Crane Trust Wild Rose Ranch 
6611 W Whooping Crane Dr, Wood River, NE (308) 384-4633
The Crane Trust’s Wild Rose Ranch is located in south-central Nebraska on 5,000 continuous acres of native grassland prairie and wet meadows that are owned and managed by the Crane Trust. The main ranch facility is closed to the public. It includes the headquarters office, research laboratory, dormitory, Legacy Cabins, meeting/dining facilities, private crane-viewing blinds, and an outdoor deck and observation platform with breathtaking views of the tallgrass prairie and Platte River waterway. Reservations are required to access this rare ecosystem which includes an uninterrupted seven-mile stretch of the historic Platte River, which has been preserved by the Crane Trust to mirror the unique and extraordinary habitat that has been used by the endangered whooping crane and two sub-species of sandhill cranes for millennia.

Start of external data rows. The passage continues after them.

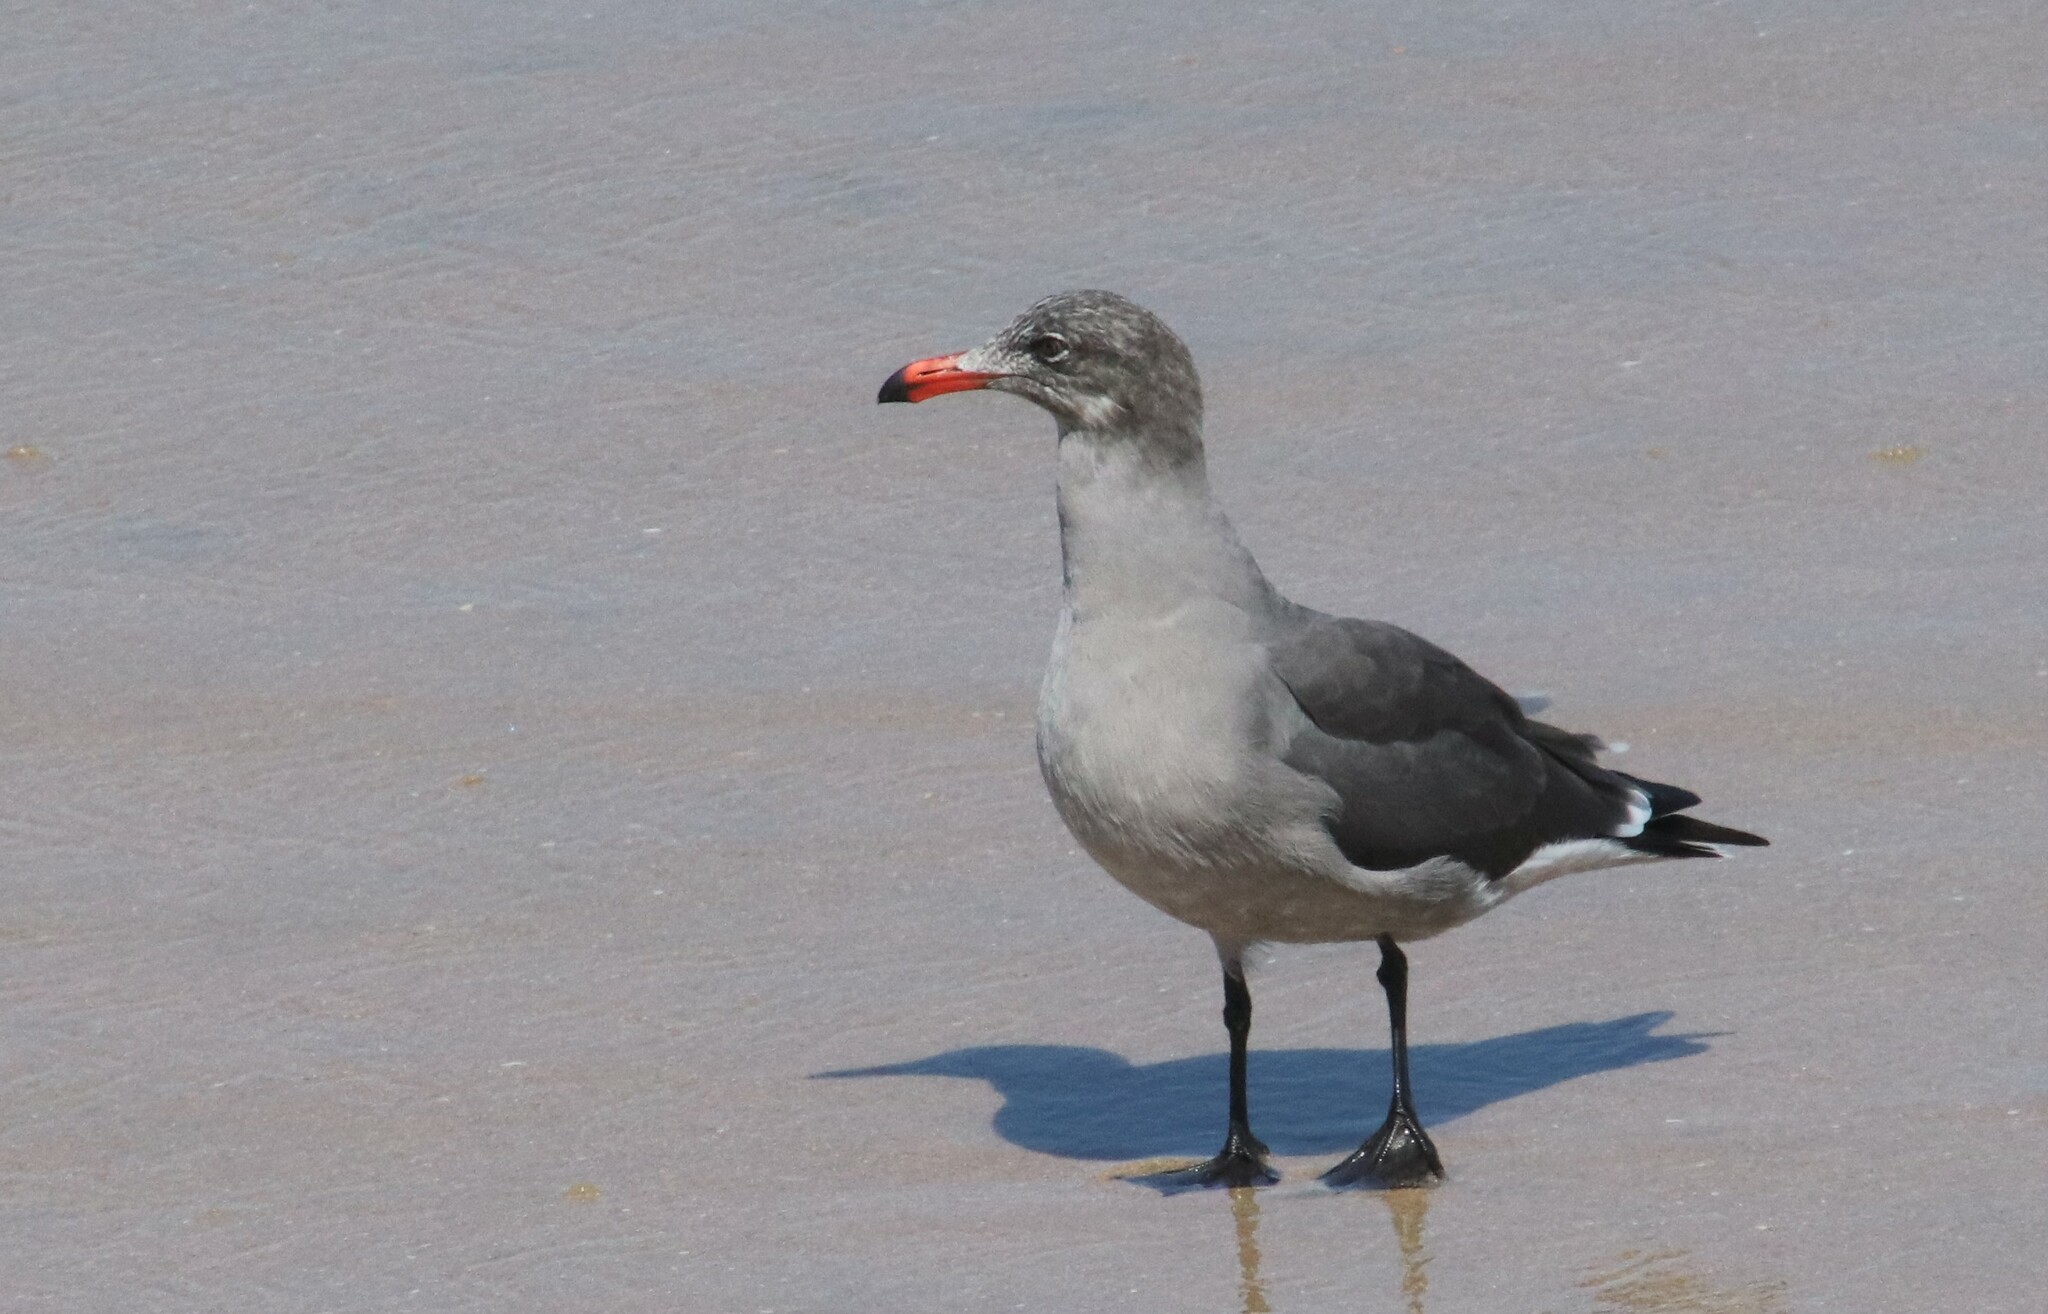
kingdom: Animalia
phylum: Chordata
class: Aves
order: Charadriiformes
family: Laridae
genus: Larus
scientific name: Larus heermanni
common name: Heermann's gull
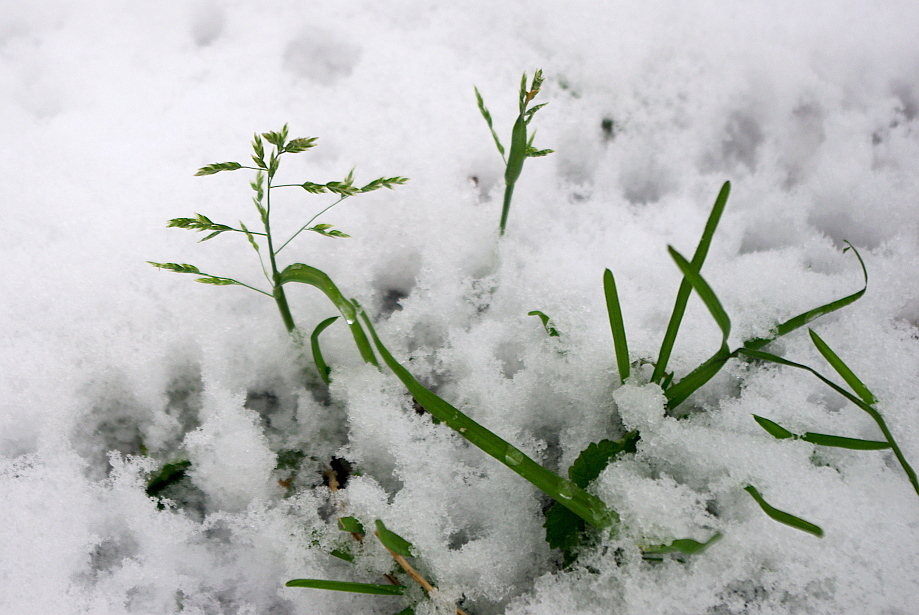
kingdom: Plantae
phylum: Tracheophyta
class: Liliopsida
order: Poales
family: Poaceae
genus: Poa
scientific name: Poa annua
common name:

Migration in the Platte River Valley

The Platte River valley and neighboring Rainwater Basin provide essential food and nutrients for Sandhill Cranes, Whooping Cranes, and other waterfowl during migration and during nesting season.  At least 257 species of birds have been observed in the Rainwater Basin including 27 species of waterfowl, 27 species of shorebirds, and 5 threatened and endangered species–whooping cranes, bald eagles, least terns, piping plovers, and peregrine falcons.

  • Disturbances can jeopardize their health, physical condition and reproductive success. Encourage others around you to use the following proper etiquette:
  • Do not approach cranes or waterfowl while in the field.  It will disrupt their feeding.
  • Do not approach birds on their roosts.  Panicked flights use up precious energy resources.
  • Do not honk your horn, flashlights or yell at migratory birds. It is illegal and disrupts the bird watching experience for others.
  • Do not stop on roadways, driveways or any other farm road or gated entry. It’s unsafe to stop on roadways & most land in this area is private property.


In 1993, a task force of various governmental & private agency representatives was brought together by Central Platte NRD to develop ideas in response to concern about safety for local residents, farmers and crane watchers in the Central Platte Valley, especially during early morning and late afternoon hours on local roads. The Task Force developed a comprehensive plan known as the Central Platte Historic, Scenic & Trails Project to be completed in phases.

Approval was granted in 1994 by the Nebraska Department of Roads under the federal Intermodal Surface Transportation Efficiency Act (ISTEA) for Phase I of the comprehensive plan developed by the task force.  According to the grant application, the multi-year project promoted awareness of the historic importance of the Central Platte Valley as a transportation corridor dating from the early 1800s. The corridor was used by explorers such as Stephen H. Long and John Charles Fremont and by fur traders who passed back and forth on and along the Platte River. In the period from the 1840s-1860s, the Platte River Valley was a virtual “superhighway” as the major transcontinental route of the covered wagon migration; it became known as “The Great Platte River Road.”

Three roadside turnout areas between Doniphan and Shelton on the road along the south side of the Platte were developed in Phase I. A portion of the cost was paid under the ISTEA and the remaining cost was contributed by the NRD and participating counties-Hall and Buffalo. The Audubon Society provided land for a roadside turnout near Shelton.  Use of the Platte River for recreational purposes occurs now, but it is restricted by accessibility and use of the river by endangered and protected wildlife species.

The public viewing decks provide free crane/waterfowl viewing and provide a safe and bird-friendly way to view cranes throughout the day.  Parking is available at each deck.  Locations: Richard Plautz Crane Viewing Site is 1.5 miles south of 1-80 Exit 285 (Gibbon), Alda Crane Viewing Site is 2 miles south of 1-80 Exit 305 (Alda), three additional roadside turnouts are located south and east of the Alda interchange on Platte River Drive, and west of the Rowe Sanctuary office on Elm Island Road.